• **What to work on**:
The answer must consist of every line from the data that holds "left".

(Image sets with object changes)
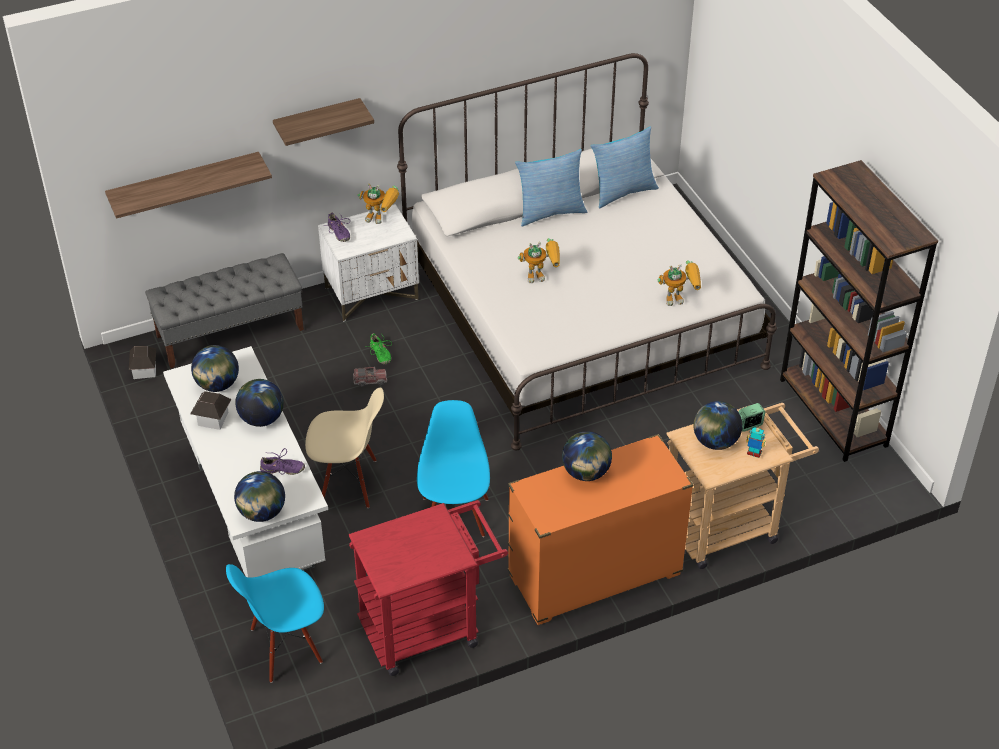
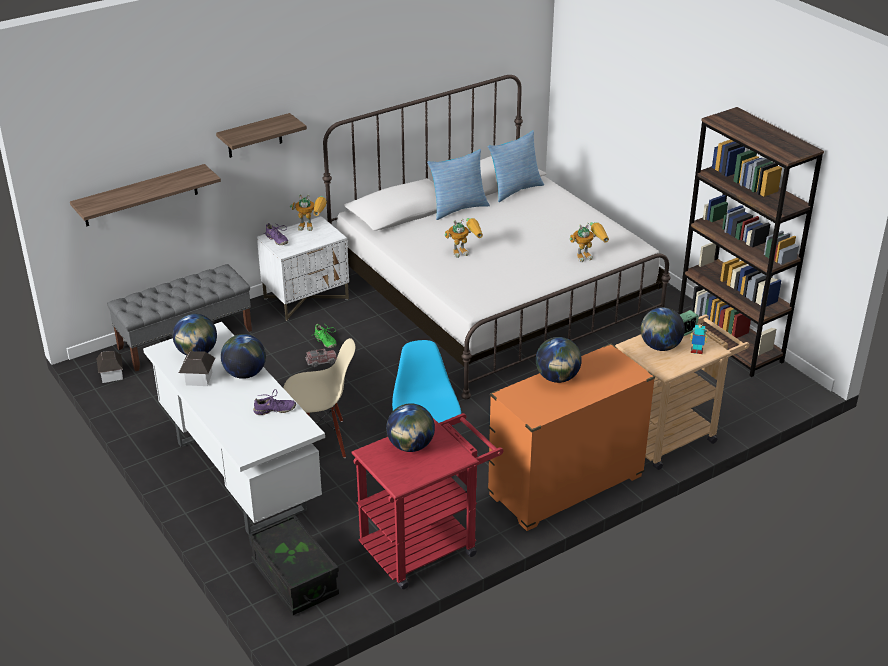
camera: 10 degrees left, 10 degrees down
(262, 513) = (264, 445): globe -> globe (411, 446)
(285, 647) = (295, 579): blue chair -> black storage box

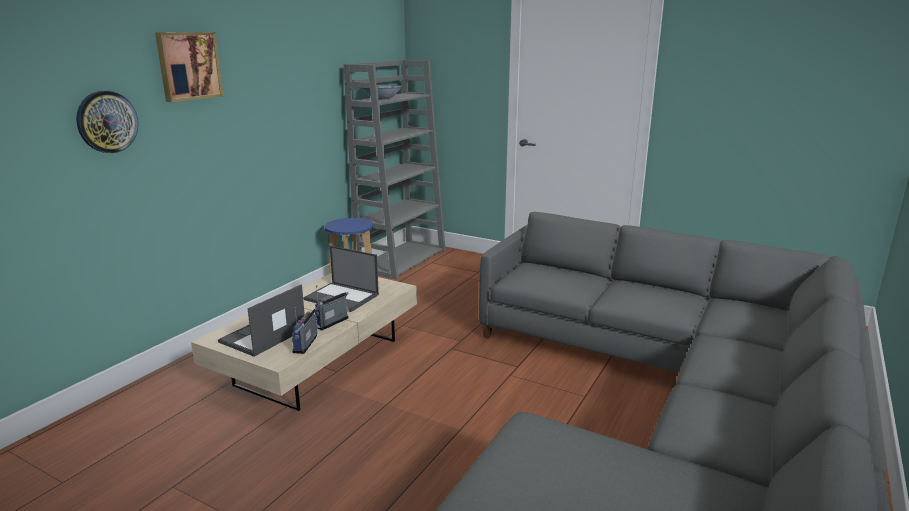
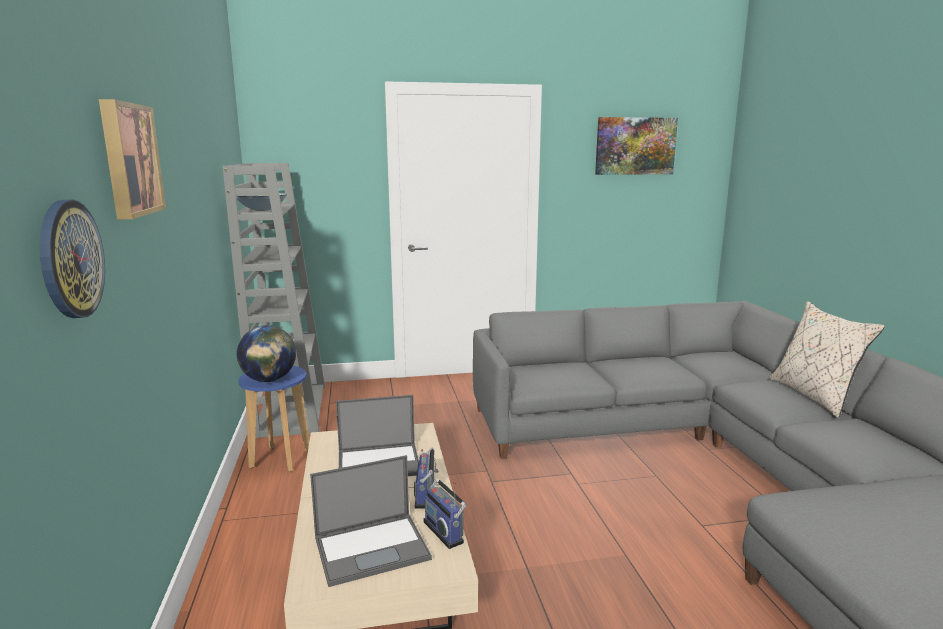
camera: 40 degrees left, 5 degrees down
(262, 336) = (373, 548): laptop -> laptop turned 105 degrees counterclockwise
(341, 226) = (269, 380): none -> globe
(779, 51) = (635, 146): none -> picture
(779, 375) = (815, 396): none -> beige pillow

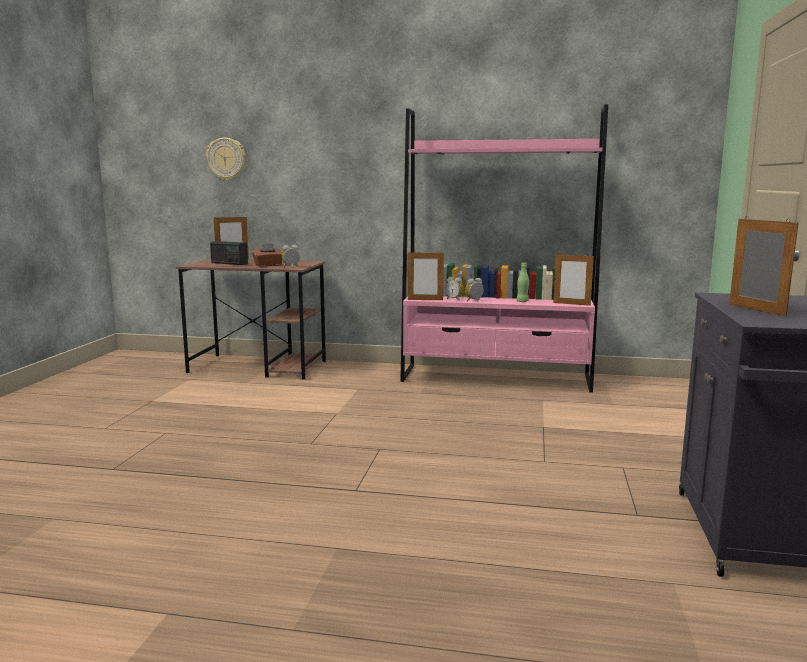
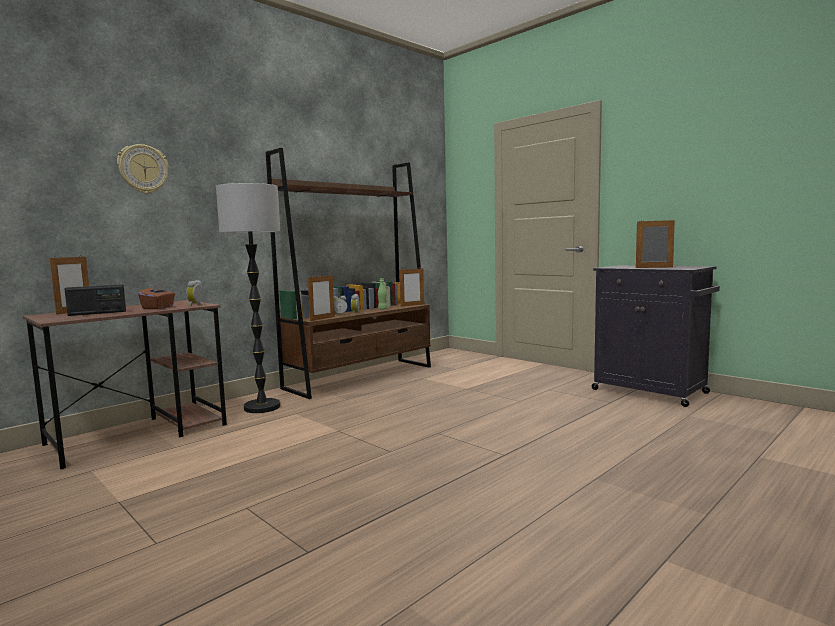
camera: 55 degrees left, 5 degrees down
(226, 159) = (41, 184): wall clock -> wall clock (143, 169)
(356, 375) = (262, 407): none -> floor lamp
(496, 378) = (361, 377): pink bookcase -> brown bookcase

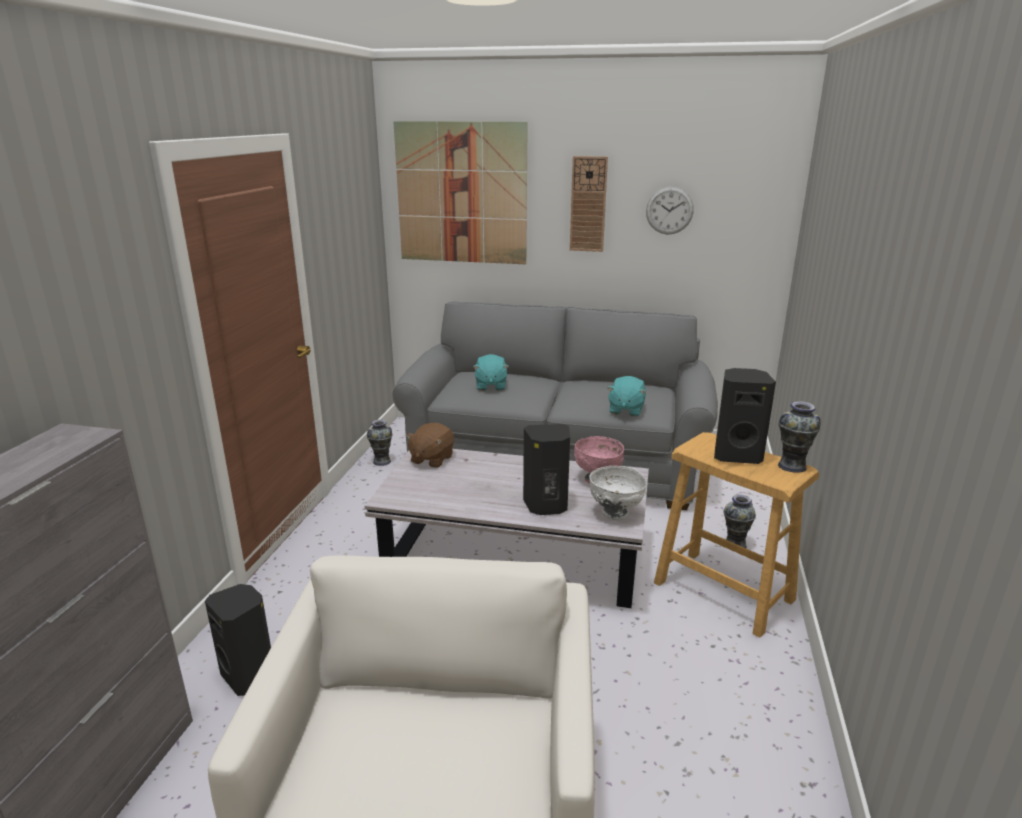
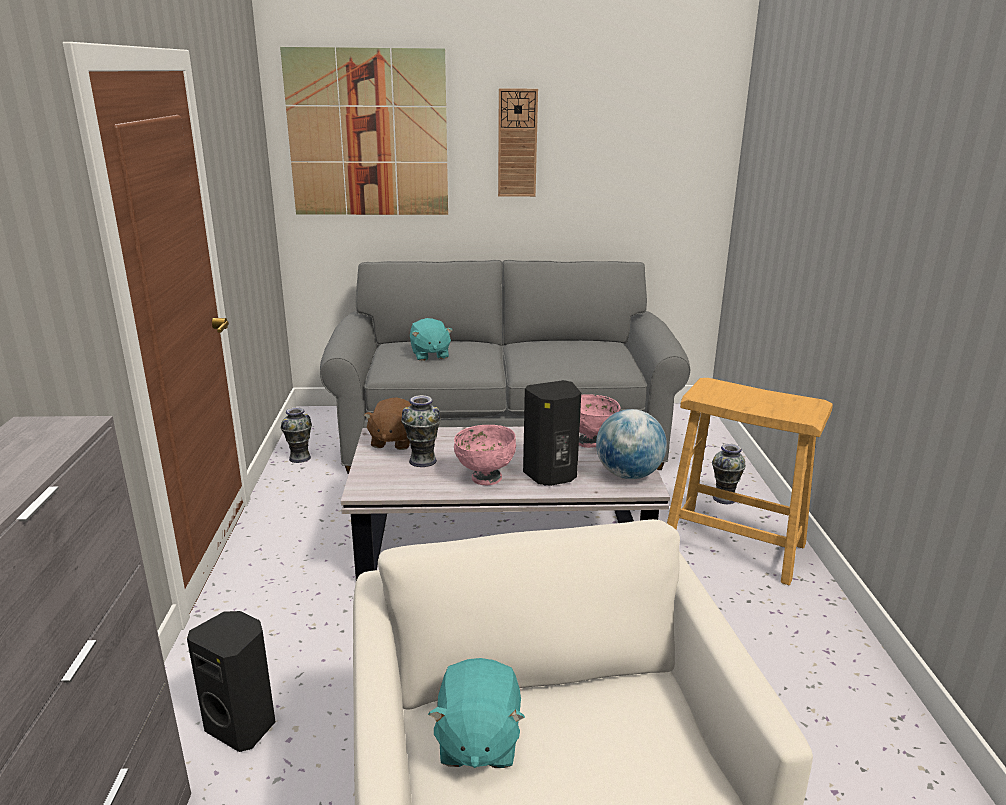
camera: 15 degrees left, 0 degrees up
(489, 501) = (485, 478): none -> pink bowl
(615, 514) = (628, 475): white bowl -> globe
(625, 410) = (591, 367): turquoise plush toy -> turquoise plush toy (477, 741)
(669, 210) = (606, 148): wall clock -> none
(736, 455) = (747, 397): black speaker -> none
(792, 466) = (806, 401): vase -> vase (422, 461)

• **Task answer**:
camera: 10 degrees left, 10 degrees down
camera: 40 degrees left, 5 degrees down
camera: 55 degrees left, 5 degrees down
camera: 15 degrees left, 0 degrees up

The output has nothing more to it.